» Extract provided:

- Opening Delimiter -

The brachial plexus is a network of nerves that originates from the spinal cord at the level of the neck and controls movement and sensation in the shoulder, arm, and hand. Brachial plexus injury is a condition in which these nerves are stretched, torn, or compressed, usually due to birth trauma or accidents, resulting in partial or complete loss of function in the arm. In children, it most commonly occurs during difficult deliveries (shoulder dystocia, forceps or vacuum-assisted delivery).

Types of Brachial Plexus Injury

  • Erb's Palsy (Upper Trunk - C5-C6): The most common type; shoulder and elbow movements are primarily affected. The arm hangs by the side, rotated inward (waiter's tip position).
  • Klumpke's Palsy (Lower Trunk - C8-T1): Wrist and finger movements are affected; hand grip is weak.
  • Total Plexus Injury: The entire arm is affected; all movement and sensation is lost.

Rehabilitation at ROMMER

Brachial plexus rehabilitation in children must be started as early as possible — ideally within the first weeks of life. At ROMMER, treatment is planned according to the type and severity of the injury:

  • Range of Motion Exercises: Passive and active-assisted movements are applied daily to prevent contracture of the shoulder, elbow, wrist, and fingers.
  • Neuromuscular Electrical Stimulation (NMES): Electrical impulses are used to stimulate recovering nerve-muscle connections and prevent muscle atrophy.
  • Constraint-Induced Movement Therapy (CIMT): The healthy arm is temporarily restrained so the affected arm is actively used, increasing its functional capacity.
  • Sensory Stimulation: Tactile stimulation programmes such as massage, brushing, and various textures are used to support sensory recovery.
  • Developmental Support: Developmental guidance and family training are provided to ensure the infant reaches motor milestones appropriate for age.
  • Surgical Planning: In cases not responding to conservative treatment, nerve repair or muscle-tendon transfer surgery is planned in collaboration with the neurosurgeon and paediatric orthopaedist.

Long-Term Prognosis

Early-diagnosed and intensively treated cases have a good prognosis; the majority of children with Erb's palsy show significant functional recovery within the first year of life. In more severe injuries, long-term rehabilitation and sometimes surgical support may be needed. At ROMMER, periodic evaluations track the child's progress and the programme is updated accordingly.

- Closing Delimiter -

» Stored items:

- Opening Delimiter -

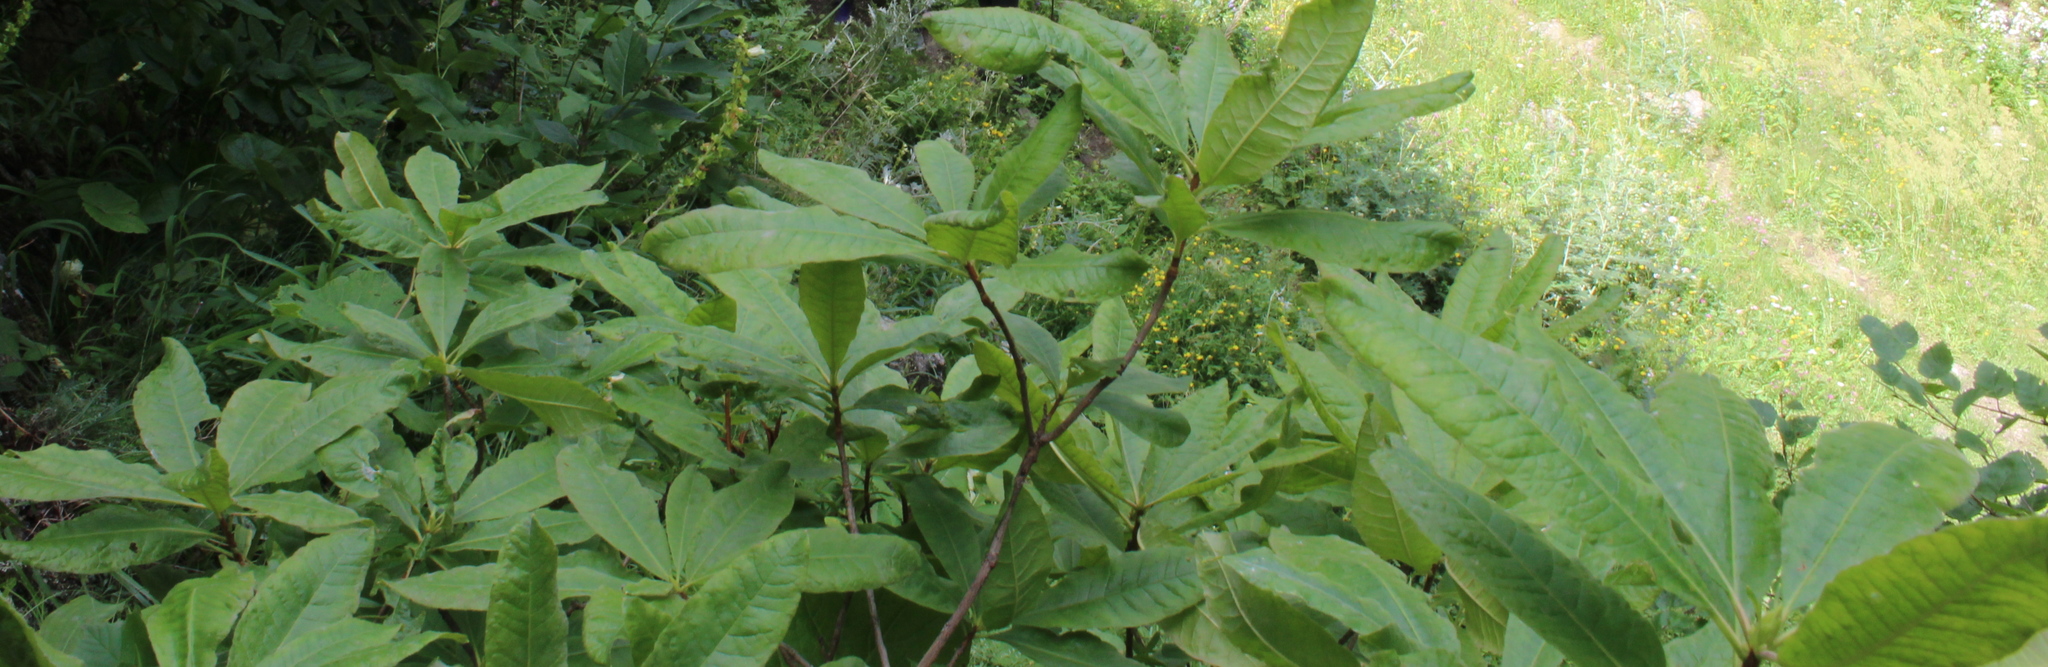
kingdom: Plantae
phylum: Tracheophyta
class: Magnoliopsida
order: Ericales
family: Ericaceae
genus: Rhododendron
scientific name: Rhododendron luteum
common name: Yellow azalea
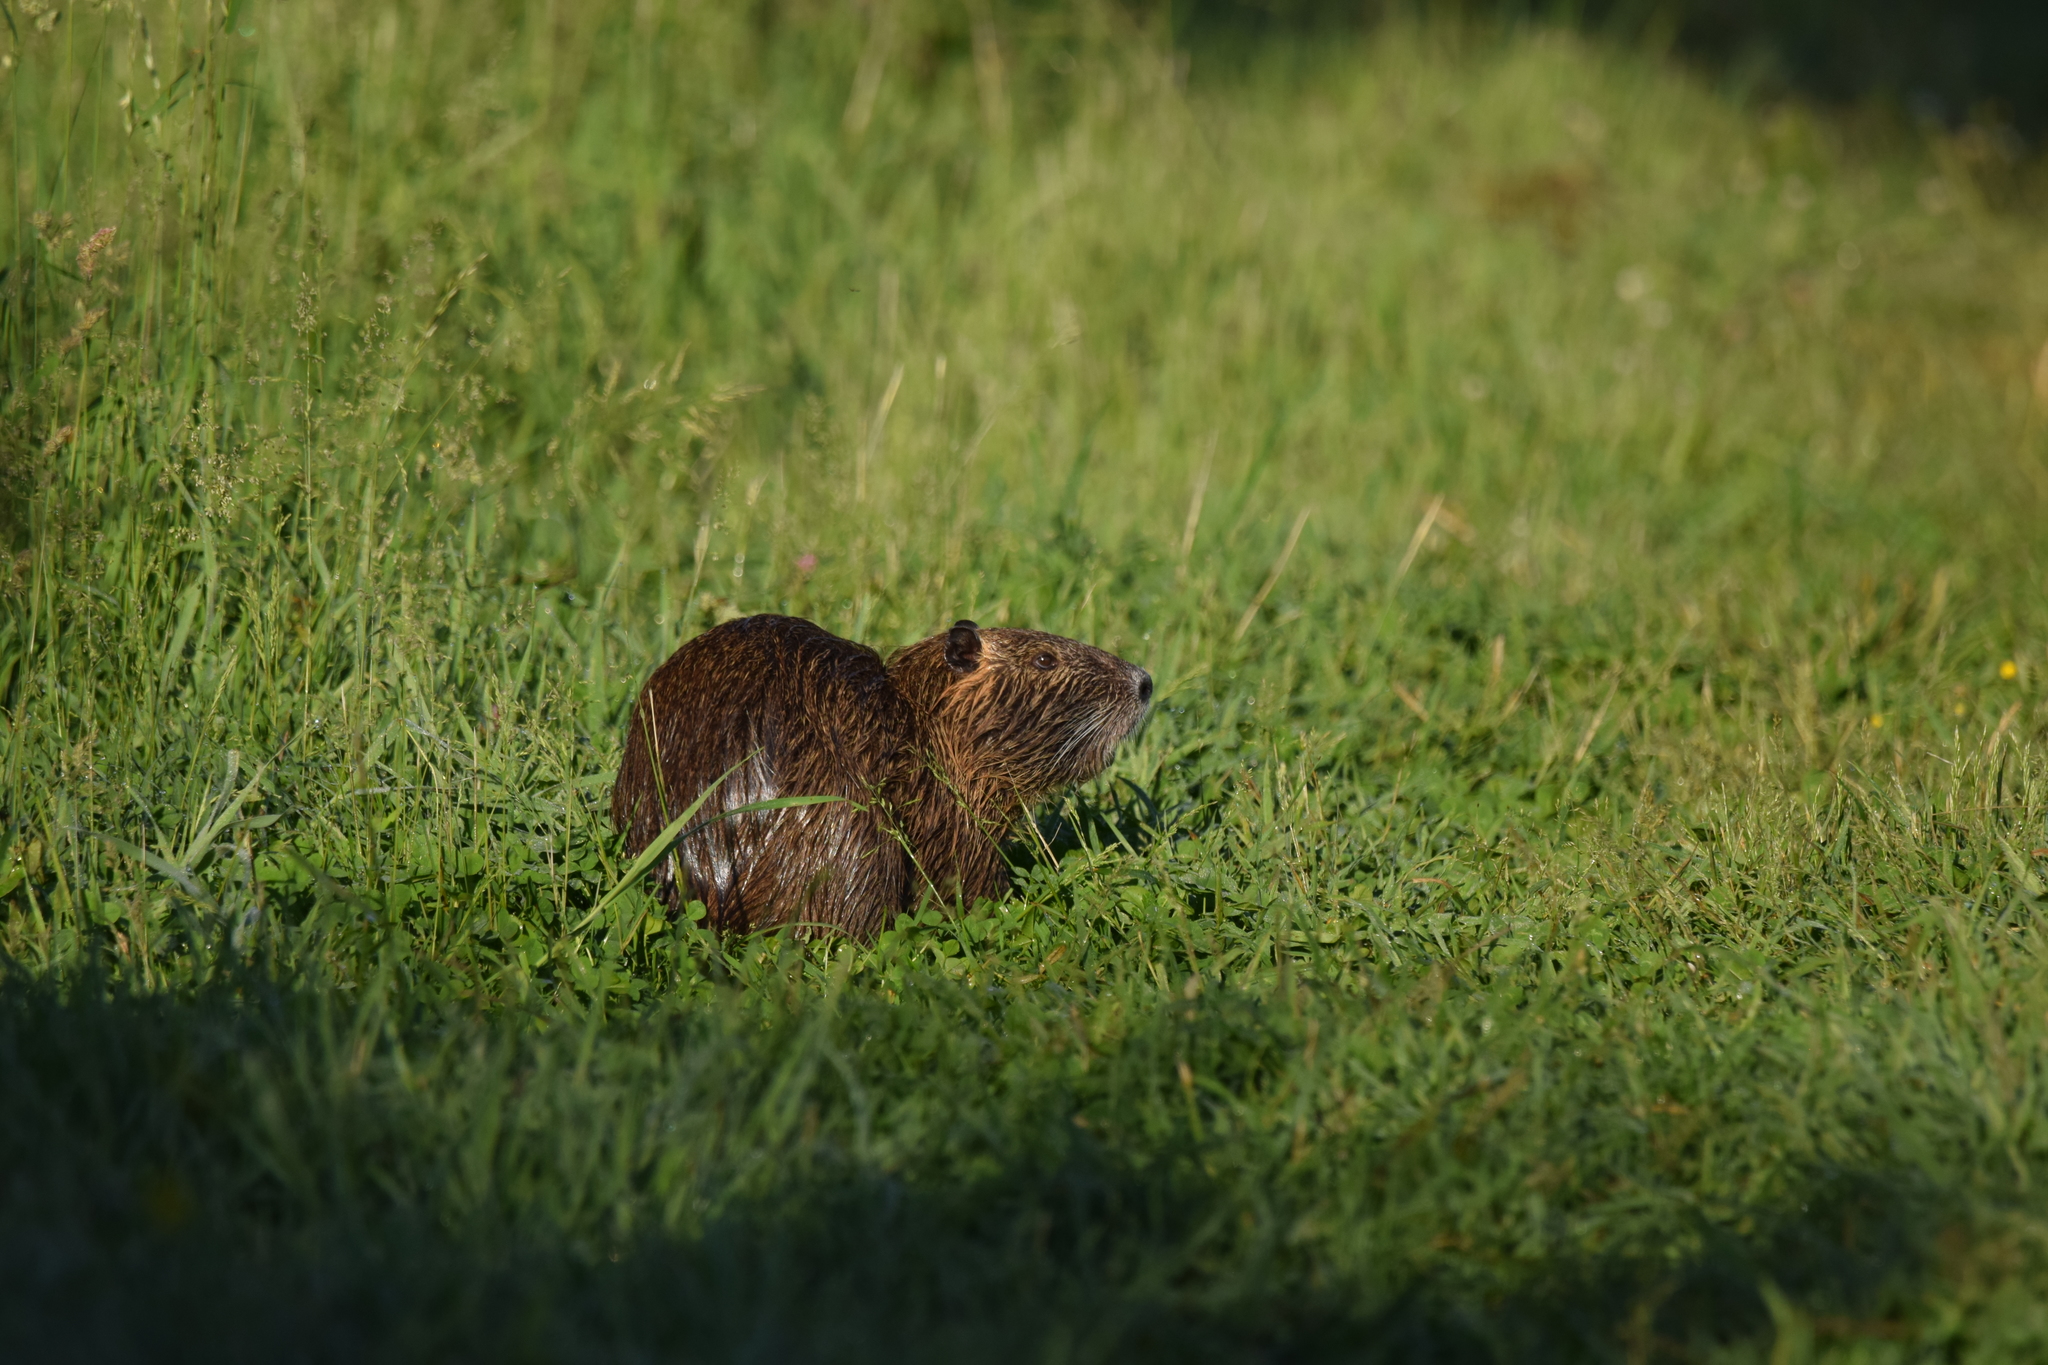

- Closing Delimiter -

» The task: Translate this sentence from the text on brachial plexus injury into Spanish: "Brachial plexus rehabilitation in children must be started as early as possible — ideally within the first weeks of life." The rows can be set aside.

» Response to this exercise: La rehabilitación del plexo braquial en los niños debe iniciarse lo antes posible — idealmente dentro de las primeras semanas de vida.